Fixing any one of these things at your company would increase velocity, but it’s not a priority, and never will be. Because each of these problems require creative solutions, critical thinking, cooperation, communication and any number of C words. You know what else? None of these things can be fixed, or made better by how fast you can deploy text files to AWS. Yet, for some reason it does not occupy the same mindspace for your boss as how fast you can fucking write code. So now we should all understand that the reason this shit is being thrust upon us in the first place is because the MBA community is a talentless flock of pidgeons who believe they have found the EZ button under a banana peel, and now they don’t need to do any of that pointless stuff like ‘thinking’ and ‘trying’ because the text files are flying onto the servers at record speed.
You can think of using AI to write your code the same way as using a SaaS product. You use a SaaS product when you just want the some specific output, and do not care to be responsible for anything that happens in between. When you use AI to write code, you are essentially turning the tech at your own company into a SaaS product for yourself. This is a perfectly reasonable thing to do for many projects, but… again… surely not always??? Why wouldn’t you aspire to understand how your own software works? All the important bits that make your software unique, that make your company money, that define business rules, or processes… I am not buying a future where a hallucinating anti-humanity device is trusted to just ‘handle all that shit’.

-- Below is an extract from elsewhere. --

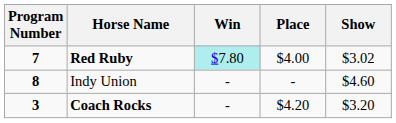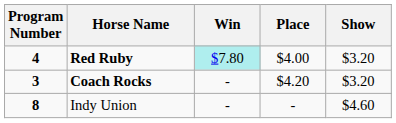Red Ruby | Program Number: 7 -> 4
Red Ruby | Show: $3.02 -> $3.20
rows swapped: Coach Rocks <-> Indy Union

Where Software Development ends up
In the future, I believe we will use AI for all those little projects that don’t matter. The things we used to pay SaaS companies to just do for us so we don’t have to think about it. All the critical stuff should be written mostly by hand and understood by a human being. I will die on that hill. The smart folks will use locally running models, lightweight agent harnesses, and restrict code generation to boilerplate, hyper-targeted agent skills for recurring tasks (and mostly just for tool calling) and any number of random things that are tedious, not fun or useful to write, and don’t require any technical understanding. The folks who do this will stay ahead due to pure competence and technical expertise. I don’t care that one person can shit out 30k lines of code per day, that means nothing to me.
Final thoughts, please don’t stop learning how to code
We are investing the technical knowledge of a generation into markdown files instead of junior developers who will become the seniors of the future. Don’t let it be you too. Don’t let them win.